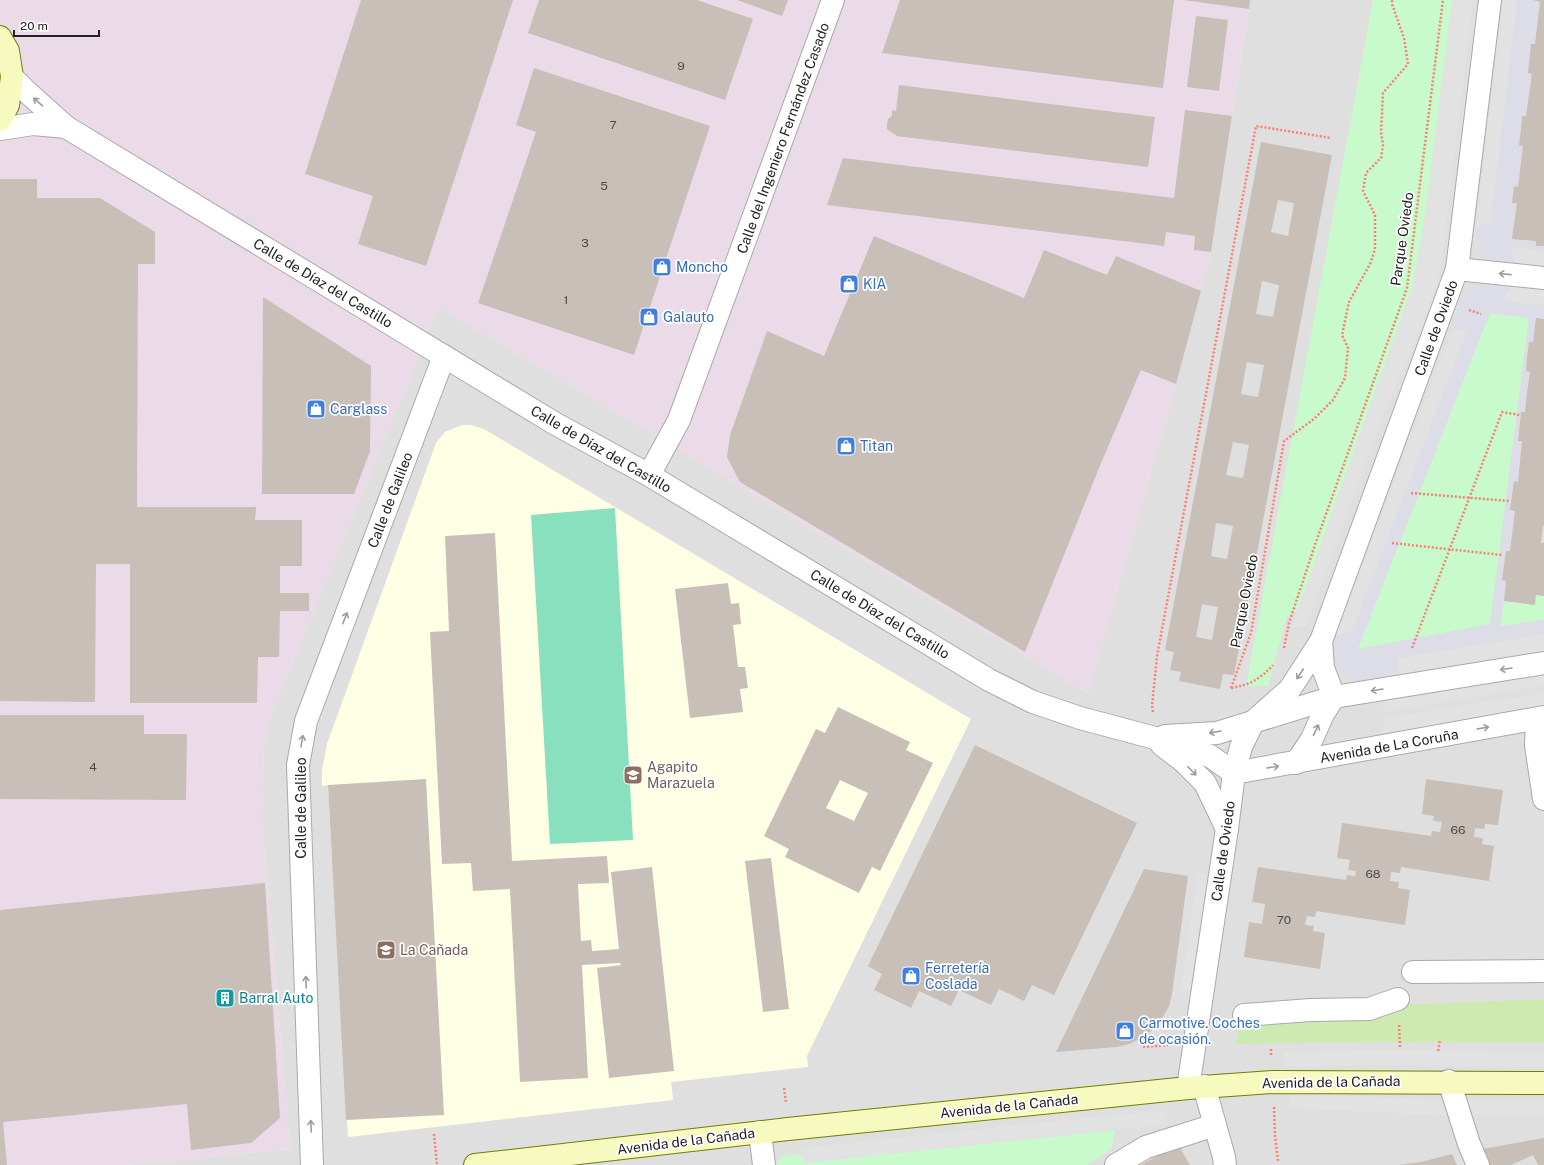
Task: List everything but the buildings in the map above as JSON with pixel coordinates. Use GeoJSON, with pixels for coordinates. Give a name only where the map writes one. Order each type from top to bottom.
{"type":"FeatureCollection","features":[{"type":"Feature","properties":{"kind":"street","name":"Calle del Ingeniero Fernández Casado"},"geometry":{"type":"LineString","coordinates":[[649,475],[679,420],[833,0]]}},
{"type":"Feature","properties":{"kind":"street","name":"Calle de Oviedo"},"geometry":{"type":"LineString","coordinates":[[1196,1087],[1234,773],[1242,747],[1253,722],[1290,689],[1321,641],[1458,269],[1490,0]]}},
{"type":"Feature","properties":{"kind":"street"},"geometry":{"type":"LineString","coordinates":[[0,37],[8,51],[12,77],[8,105],[0,120]]}},
{"type":"Feature","properties":{"kind":"street","name":"Calle de Díaz del Castillo"},"geometry":{"type":"LineString","coordinates":[[12,77],[66,127],[554,423],[649,475],[989,680],[1033,702],[1080,718],[1170,742],[1210,756],[1234,773]]}},
{"type":"Feature","properties":{"kind":"street","name":"Calle de Díaz del Castillo"},"geometry":{"type":"LineString","coordinates":[[0,129],[32,124],[66,127]]}},
{"type":"Feature","properties":{"kind":"street"},"geometry":{"type":"LineString","coordinates":[[1458,269],[1544,278]]}},
{"type":"Feature","properties":{"kind":"street","name":"Calle de Galileo"},"geometry":{"type":"LineString","coordinates":[[312,1165],[298,765],[306,721],[444,356]]}},
{"type":"Feature","properties":{"kind":"street","name":"Calle de Oviedo"},"geometry":{"type":"LineString","coordinates":[[1321,641],[1323,668],[1334,697]]}},
{"type":"Feature","properties":{"kind":"street"},"geometry":{"type":"LineString","coordinates":[[1253,722],[1334,697],[1544,663]]}},
{"type":"Feature","properties":{"kind":"street"},"geometry":{"type":"LineString","coordinates":[[1296,763],[1312,739],[1323,714],[1334,697]]}},
{"type":"Feature","properties":{"kind":"street"},"geometry":{"type":"LineString","coordinates":[[1541,718],[1536,745],[1544,799]]}},
{"type":"Feature","properties":{"kind":"street","name":"Avenida de La Coruña"},"geometry":{"type":"LineString","coordinates":[[1234,773],[1541,718]]}},
{"type":"Feature","properties":{"kind":"street","name":"Calle de Díaz del Castillo"},"geometry":{"type":"LineString","coordinates":[[1151,737],[1216,732],[1253,722]]}},
{"type":"Feature","properties":{"kind":"street","name":"Calle de Díaz del Castillo"},"geometry":{"type":"LineString","coordinates":[[1151,737],[1183,761],[1205,783],[1228,829]]}},
{"type":"Feature","properties":{"kind":"street"},"geometry":{"type":"LineString","coordinates":[[1413,972],[1544,971]]}},
{"type":"Feature","properties":{"kind":"street"},"geometry":{"type":"LineString","coordinates":[[1244,1015],[1311,1010],[1369,1009],[1398,999]]}},
{"type":"Feature","properties":{"kind":"street","name":"Avenida de la Cañada"},"geometry":{"type":"LineString","coordinates":[[475,1165],[760,1132],[1196,1087],[1272,1082],[1544,1083]]}},
{"type":"Feature","properties":{"kind":"street"},"geometry":{"type":"LineString","coordinates":[[1449,1082],[1469,1144],[1478,1165]]}},
{"type":"Feature","properties":{"kind":"street"},"geometry":{"type":"LineString","coordinates":[[1196,1087],[1215,1126],[1225,1165]]}},
{"type":"Feature","properties":{"kind":"street"},"geometry":{"type":"LineString","coordinates":[[1116,1165],[1146,1147],[1215,1126]]}},
{"type":"Feature","properties":{"kind":"street"},"geometry":{"type":"LineString","coordinates":[[760,1132],[764,1165]]}},
{"type":"Feature","properties":{"kind":"path","name":"Parque Oviedo"},"geometry":{"type":"LineString","coordinates":[[1274,664],[1261,678],[1243,686],[1231,688],[1251,633],[1263,553],[1284,441],[1314,419],[1334,400],[1345,378],[1348,348],[1342,335],[1349,302],[1371,262],[1375,249],[1375,216],[1364,191],[1366,173],[1381,158],[1384,145],[1381,132],[1383,93],[1408,64],[1404,38],[1392,4],[1392,0]]}},
{"type":"Feature","properties":{"kind":"path","name":"Parque Oviedo"},"geometry":{"type":"LineString","coordinates":[[1283,654],[1289,623],[1406,288],[1443,0]]}},
{"type":"Feature","properties":{"kind":"path"},"geometry":{"type":"LineString","coordinates":[[1152,706],[1157,656],[1256,126],[1331,138]]}},
{"type":"Feature","properties":{"kind":"path"},"geometry":{"type":"LineString","coordinates":[[1412,648],[1502,412],[1519,415]]}},
{"type":"Feature","properties":{"kind":"path"},"geometry":{"type":"LineString","coordinates":[[1411,493],[1509,501]]}},
{"type":"Feature","properties":{"kind":"path"},"geometry":{"type":"LineString","coordinates":[[1392,543],[1502,555]]}},
{"type":"Feature","properties":{"kind":"path"},"geometry":{"type":"LineString","coordinates":[[1438,1051],[1440,1040]]}},
{"type":"Feature","properties":{"kind":"path"},"geometry":{"type":"LineString","coordinates":[[434,1134],[437,1165]]}},
{"type":"Feature","properties":{"kind":"shaded area"},"geometry":{"type":"Polygon","coordinates":[[[0,0],[1250,0],[1211,252],[1176,384],[1088,693],[439,307],[270,717],[264,747],[262,820],[290,1149],[125,1165],[0,1165],[0,0]]]}},
{"type":"Feature","properties":{"kind":"shaded area"},"geometry":{"type":"Polygon","coordinates":[[[1250,0],[1544,0],[1544,1165],[125,1165],[290,1149],[262,820],[264,747],[270,717],[439,307],[1088,693],[1176,384],[1211,252],[1250,0]]]}},
{"type":"Feature","properties":{"kind":"shaded area"},"geometry":{"type":"Polygon","coordinates":[[[1452,0],[1473,0],[1441,268],[1432,300],[1377,432],[1306,626],[1292,627],[1413,285],[1425,216],[1452,0]]]}},
{"type":"Feature","properties":{"kind":"shaded area"},"geometry":{"type":"Polygon","coordinates":[[[1503,0],[1517,0],[1491,222],[1476,228],[1503,0]]]}},
{"type":"Feature","properties":{"kind":"shaded area"},"geometry":{"type":"Polygon","coordinates":[[[1517,0],[1536,0],[1540,2],[1535,44],[1531,44],[1528,73],[1532,74],[1526,116],[1522,116],[1519,145],[1523,146],[1518,187],[1514,187],[1512,203],[1517,203],[1536,241],[1536,246],[1544,246],[1544,251],[1509,246],[1517,265],[1499,264],[1488,260],[1481,253],[1477,243],[1476,228],[1491,222],[1517,0]]]}},
{"type":"Feature","properties":{"kind":"shaded area"},"geometry":{"type":"Polygon","coordinates":[[[1508,246],[1544,251],[1544,269],[1517,265],[1508,246]]]}},
{"type":"Feature","properties":{"kind":"shaded area"},"geometry":{"type":"Polygon","coordinates":[[[1487,283],[1513,283],[1503,301],[1544,306],[1544,319],[1533,342],[1529,342],[1526,371],[1530,372],[1525,412],[1521,412],[1518,441],[1522,441],[1518,482],[1514,481],[1510,510],[1515,511],[1510,551],[1506,551],[1502,580],[1506,581],[1500,626],[1544,620],[1544,634],[1397,658],[1399,674],[1358,682],[1352,680],[1334,663],[1331,656],[1331,645],[1336,635],[1352,631],[1468,328],[1452,330],[1459,306],[1465,295],[1487,283]],[[1490,313],[1358,649],[1490,624],[1529,318],[1490,313]]]}},
{"type":"Feature","properties":{"kind":"shaded area"},"geometry":{"type":"Polygon","coordinates":[[[1513,283],[1544,287],[1544,306],[1503,301],[1513,283]]]}},
{"type":"Feature","properties":{"kind":"shaded area"},"geometry":{"type":"Polygon","coordinates":[[[1469,328],[1352,632],[1336,635],[1452,330],[1469,328]]]}},
{"type":"Feature","properties":{"kind":"shaded area","name":"Agapito Marazuela"},"geometry":{"type":"Polygon","coordinates":[[[462,425],[471,425],[484,429],[971,719],[807,1056],[808,1067],[671,1082],[673,1100],[348,1137],[328,785],[322,786],[322,771],[327,744],[436,443],[445,432],[462,425]]]}},
{"type":"Feature","properties":{"kind":"shaded area"},"geometry":{"type":"Polygon","coordinates":[[[1544,634],[1544,651],[1399,674],[1397,658],[1544,634]]]}},
{"type":"Feature","properties":{"kind":"shaded area"},"geometry":{"type":"Polygon","coordinates":[[[1544,672],[1544,685],[1382,712],[1386,699],[1544,672]]]}},
{"type":"Feature","properties":{"kind":"shaded area"},"geometry":{"type":"Polygon","coordinates":[[[1544,693],[1544,707],[1379,735],[1387,718],[1544,693]]]}},
{"type":"Feature","properties":{"kind":"shaded area"},"geometry":{"type":"Polygon","coordinates":[[[1197,874],[1207,876],[1191,991],[1181,990],[1197,874]]]}},
{"type":"Feature","properties":{"kind":"shaded area"},"geometry":{"type":"Polygon","coordinates":[[[1380,1050],[1544,1052],[1544,1067],[1380,1065],[1285,1067],[1284,1052],[1380,1050]]]}},
{"type":"Feature","properties":{"kind":"shaded area"},"geometry":{"type":"Polygon","coordinates":[[[1290,1093],[1440,1100],[1544,1101],[1544,1116],[1440,1115],[1290,1108],[1290,1093]]]}},
{"type":"Feature","properties":{"kind":"shaded area"},"geometry":{"type":"Polygon","coordinates":[[[1165,1110],[1167,1124],[803,1163],[801,1148],[1165,1110]]]}},
{"type":"Feature","properties":{"kind":"green space"},"geometry":{"type":"Polygon","coordinates":[[[1373,0],[1452,0],[1425,216],[1413,285],[1297,612],[1287,616],[1268,686],[1246,686],[1373,0]]]}},
{"type":"Feature","properties":{"kind":"green space"},"geometry":{"type":"Polygon","coordinates":[[[1490,313],[1529,317],[1490,624],[1357,649],[1490,313]]]}},
{"type":"Feature","properties":{"kind":"green space"},"geometry":{"type":"Polygon","coordinates":[[[615,508],[633,840],[550,844],[531,515],[615,508]]]}},
{"type":"Feature","properties":{"kind":"green space"},"geometry":{"type":"Polygon","coordinates":[[[1536,595],[1544,596],[1544,620],[1500,627],[1504,601],[1534,605],[1536,595]]]}},
{"type":"Feature","properties":{"kind":"green space"},"geometry":{"type":"Polygon","coordinates":[[[1544,999],[1544,1043],[1399,1042],[1235,1044],[1245,1011],[1544,999]]]}},
{"type":"Feature","properties":{"kind":"green space"},"geometry":{"type":"Polygon","coordinates":[[[1115,1130],[1111,1150],[1086,1165],[777,1165],[782,1156],[802,1155],[803,1163],[1115,1130]]]}},
{"type":"Feature","properties":{"kind":"place","name":"Moncho"},"geometry":{"type":"Point","coordinates":[662,267]}},
{"type":"Feature","properties":{"kind":"place","name":"KIA"},"geometry":{"type":"Point","coordinates":[849,284]}},
{"type":"Feature","properties":{"kind":"place","name":"Galauto"},"geometry":{"type":"Point","coordinates":[649,317]}},
{"type":"Feature","properties":{"kind":"place","name":"Carglass"},"geometry":{"type":"Point","coordinates":[316,409]}},
{"type":"Feature","properties":{"kind":"place","name":"Titan"},"geometry":{"type":"Point","coordinates":[846,446]}},
{"type":"Feature","properties":{"kind":"place","name":"Agapito Marazuela"},"geometry":{"type":"Point","coordinates":[633,775]}},
{"type":"Feature","properties":{"kind":"place","name":"La Cañada"},"geometry":{"type":"Point","coordinates":[386,950]}},
{"type":"Feature","properties":{"kind":"place","name":"Ferretería Coslada"},"geometry":{"type":"Point","coordinates":[911,976]}},
{"type":"Feature","properties":{"kind":"place","name":"Barral Auto"},"geometry":{"type":"Point","coordinates":[225,998]}},
{"type":"Feature","properties":{"kind":"place","name":"Carmotive. Coches de ocasión."},"geometry":{"type":"Point","coordinates":[1125,1031]}}]}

## WORK REQUEST
Going through the listing above, tally the lines that contain the word "Cañada" and report the total alone.

## RESULT OF THE EXERCISE
2